First kernel function calculates difference between value returned by hypothesis function for training example j and actual label for that example. Vectorized form of this calculation looks like o = sigmoid(X*theta)-Y. That means that to calculate such a difference for example j we need all values from theta vector and only values from X and y that are related to the example, and thus this difference can be calculated for each example in parallel:

float sigmoid(float z){return 1.0/(1.0+exp(-z));}

kernel void grad1(global read_only float* X, global read_only float* Y, global read_only float* theta, global write_only float* o, int feature_count)
{
    int j = get_global_id(0);  /* getting example index for the current thread */
    float s = 0.0;    
    global float* x = X+j*feature_count;
    for(int i=0;i<feature_count;++i)
    {
        s += x[i] * theta[i];
    }
    o[j] = sigmoid(s) - Y[j];
}

Second kernel function calculates gradient vector, multiplies it by learn ratio alpha and then decrements theta by its value. Vectorized form of this update looks like theta = theta - transpose(X)*o*alpha/example_count. Matrix multiplication of transpose(X) and o means that we have data dependency between examples, but we have no dependency between features, so we run update for each element of vector theta in parallel:

kernel void grad2(global read_only float* Xtranspose, global read_only float* o, global float* theta, int example_count, float alpha)
{
    int i = get_global_id(0); /* getting feature index for the current thread */  
    int feature_count = get_global_size(0);
    float sum = 0.0;    
    global float* x = Xtranspose+i*example_count;
    for(int j=0;j<example_count;++j)
    {
        sum += x[j] * o[j];
    }
    theta[i] -= alpha * sum / example_count;
}

If feature count is a multiply of 4, we can use float4 type to fully exploit GPU registers:

kernel void grad1_ff4(global float* X, global float* Y, global float* theta, global float* o, int feature_count)
{
    int j = get_global_id(0);        
    float4 s = (float4)(0.0,0.0,0.0,0.0);    
    global float4* x4 = (global float4*)(X+j*feature_count);
 global float4* theta4 = (global float4*)theta;
    for(int i=0;i<feature_count>>2;++i)
    {
        s += x4[i] * theta4[i];
    }
    o[j] = sigmoid(s.x+s.y+s.z+s.w) - Y[j];
}

kernel void grad2_tf4(global float* X, global float* o, global float* theta, int example_count, float alpha)
{
    int i = get_global_id(0);   
    int feature_count = get_global_size(0);
    float4 sum = (float4)(0.0, 0.0, 0.0, 0.0);    
    global float4* x4 = (global float4*)(X+i*example_count);
 global float4* o4 = (global float4*)o;

    for(int j=0;j<example_count>>2;++j)
    {
        sum += x4[j] * o4[j];
    }
    theta[i] -= alpha * (sum.x+sum.y+sum.z+sum.w) / example_count;
}

That's all for today. In the next part I'll show how to execute these kernels on GPU from .NET using Cloo.

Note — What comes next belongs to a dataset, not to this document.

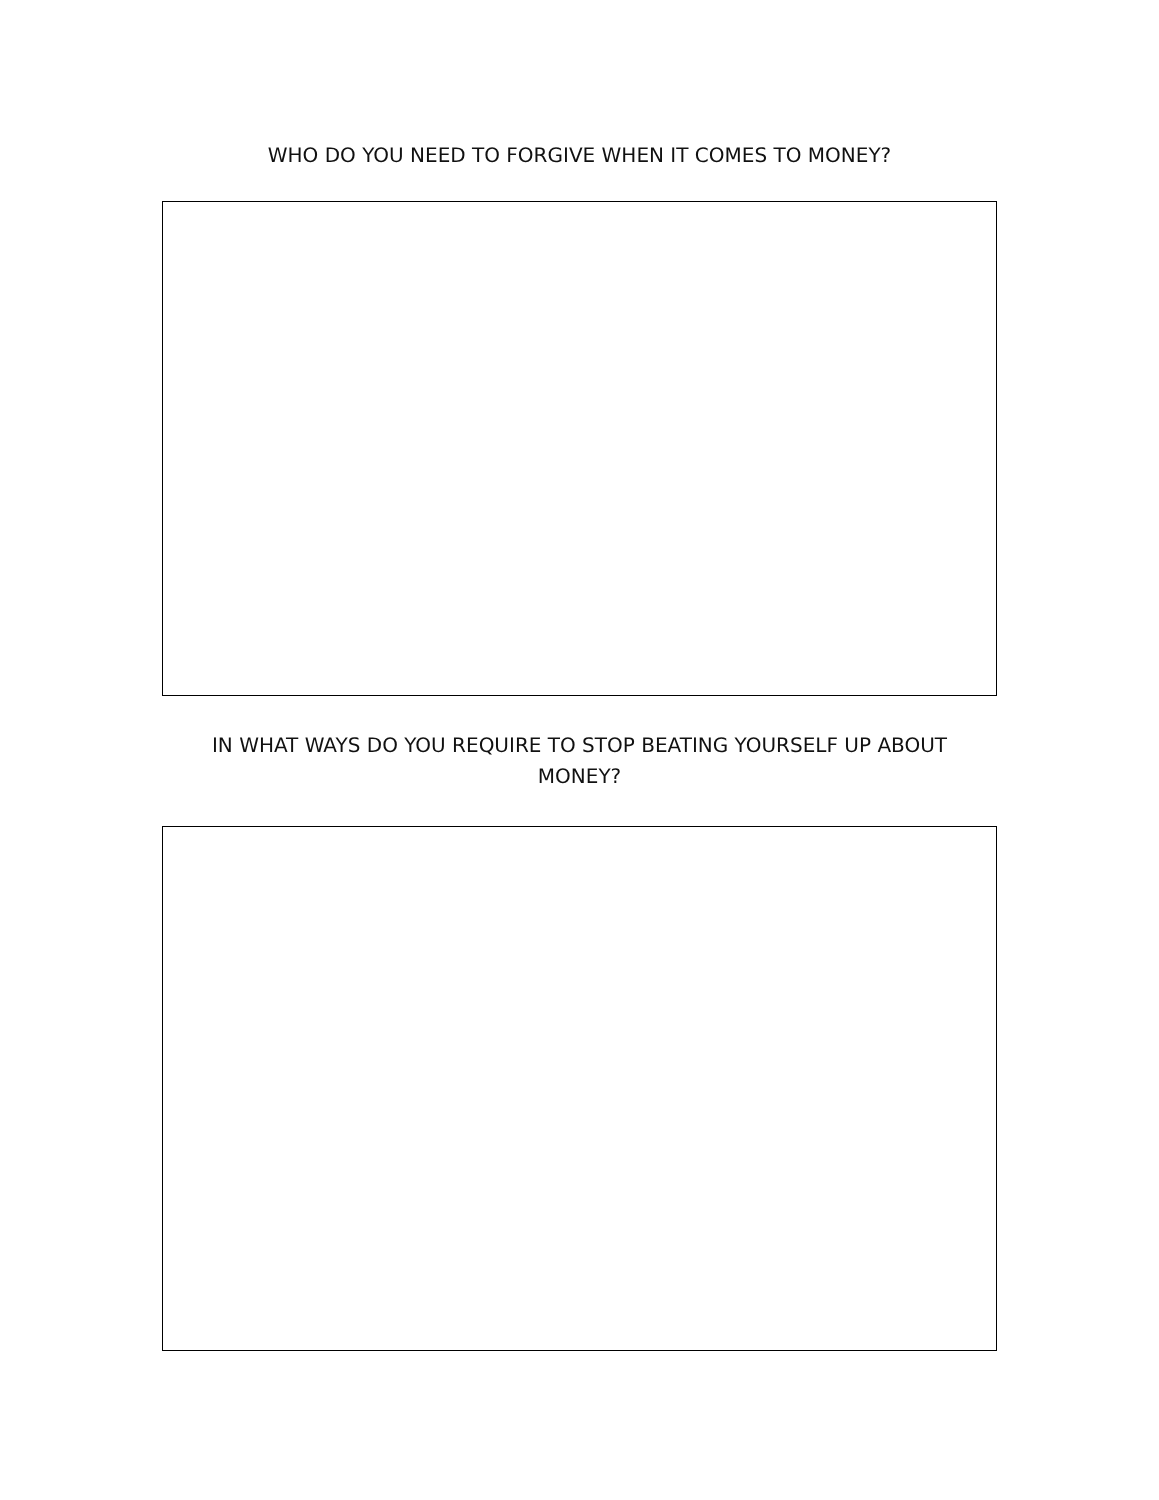WHO DO YOU NEED TO FORGIVE WHEN IT COMES TO MONEY?
IN WHAT WAYS DO YOU REQUIRE TO STOP BEATING YOURSELF UP ABOUT MONEY?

UPDATE: it turns out that OpenCL memory access optimization is a bit tricky, so these kernels in fact use X and Xtranspose incorrectly. Function grad1 should use Xtranspose and grad2 should use X. That leads to cache misses, but it's better when adjacent work items access adjacent addresses... I'll write more on that later.